_EXTRACT TO READ_
● ● ● ● ● ● ●

Among the Palestinians, particularly Hamas activists, the argument goes that the armed struggle was the decisive factor in Prime Minister Ariel Sharon's decision to evacuate Gaza and the settlements of northern Samaria. They point out that the decision was made in the second half of 2003, when the intifada was raging. From the Palestinian point of view, seemingly, the strategy of violence pays. In short, vote Hamas.
From their perspective the significance is that with regard to the Israeli public, the withdrawal from Gaza is the ultimate proof that the intifada broke the Israeli spirit.
A comprehensive study by Brig. Gen. (res.) Meir Elran, of the Jaffee Center for Strategic Studies at Tel Aviv University, tried to identify the roots of the disengagement initiative in the earlier changes among the Israeli public, or the characteristics of its resilience in the period beforehand. The former deputy commander of Military Intelligence looked for symptoms of a weakening of the material, feebleness or a leftward pull in the Israeli public. He looked for evidence of the worrisome view that behind Sharon's plan was a weakening of the Israeli public's resolve.
Elran found that in most of the objective and subjective indicators that were examined, a common leitmotif was findings that were evidence of social stability: The terror attacks did result in a slight rise in patriotism, but the nadir of Israeli desire to remain in the country was before the intifada; the highest levels in the percent of Israelis who were convinced they wanted to live in the country came at the height of the terror wave, in mid-2002.
During the toughest part of the intifada, most of the public - an average of 73.5 percent - believed the State of Israel was capable and will be capable in the future of dealing with the difficulties it faces. The height of optimism came in the spring of 2002, at the height of the terror attacks.
The study found no evidence to show that the intifada cased public pressure that threatened the prime minister's position. On the contrary, the violence intensified the support Israelis gave to the statement "A number of strong leaders can help a state more than all the discussions and laws." That finding, by the way, places Israel at the bottom of the list of democratic countries, beside India and Romania. Israel is one of the only four democratic countries where a majority of those questioned said a regime of "strong leaders" is a good or very good idea.

● ● ● ● ● ● ●

_RECORDS SHOWN_

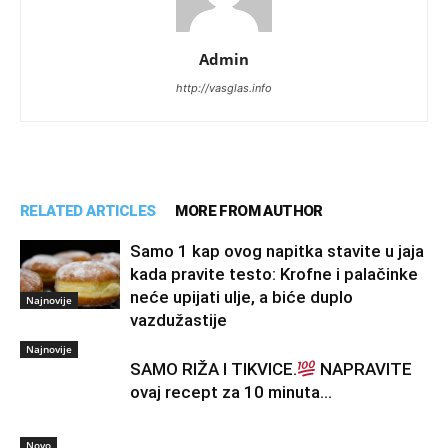
Admin
http://vasglas.info
RELATED ARTICLES
MORE FROM AUTHOR
Samo 1 kap ovog napitka stavite u jaja
kada pravite testo: Krofne i palačinke
neće upijati ulje, a biće duplo
Najnovije
vazdužastije
Najnovije
SAMO RIŽA I TIKVICE.
NAPRAVITE
ovaj recept za 10 minuta…
Novo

● ● ● ● ● ● ●

_WHAT TO DO_
Please continue the article on Israeli public resilience during the intifada, picking up after its last sentence above the items.

_ANSWER TO THE PROBLEM_
The study's findings are not good news for those who reckoned or expected that the intifada made a significant change in Israeli public opinion toward concessions on basic positions. Most of the public, particularly the Jews, generally accepted the main message of the government that "there's nobody to talk to" and "there should be no negotiations under fire."
In a February 2004 poll conducted by the Jaffee Center (after the disengagement plan was announced), 51 percent of the Jewish respondents said that the intifada had no influence over their positions on security and foreign affairs, compared to 26 percent who said that they were ready for less concessions than in the past and 23 percent who said their positions were more flexible.
The lessons that the Palestinians must learn from the study is that the heroes of the withdrawal from Gaza are not the suicide bombers, and that additional attacks will not yield further withdrawals, but will only stiffen the Israeli public's positions.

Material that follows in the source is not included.